── RECORDS FOR THIS EXERCISE ──
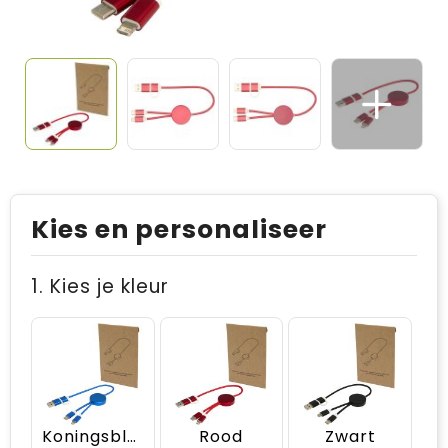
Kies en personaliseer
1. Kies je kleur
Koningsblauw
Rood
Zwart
───
── RECORDS FOR THIS EXERCISE ──
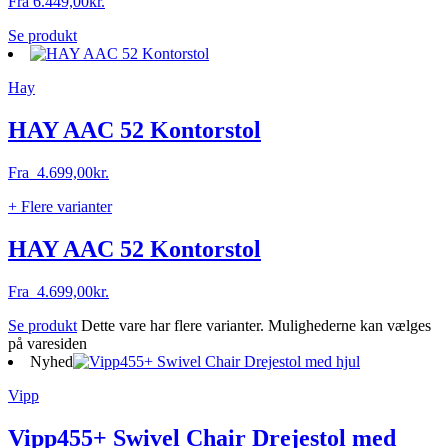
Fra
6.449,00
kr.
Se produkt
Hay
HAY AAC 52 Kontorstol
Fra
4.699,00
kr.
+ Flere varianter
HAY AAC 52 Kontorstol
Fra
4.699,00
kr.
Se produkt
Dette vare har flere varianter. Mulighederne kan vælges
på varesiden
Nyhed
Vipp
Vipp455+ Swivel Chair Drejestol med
───
» **YOUR ASSIGNMENT**
State how many lines above contain the word "Kies", and nothing more.

» **ANSWER TO THIS TASK**
2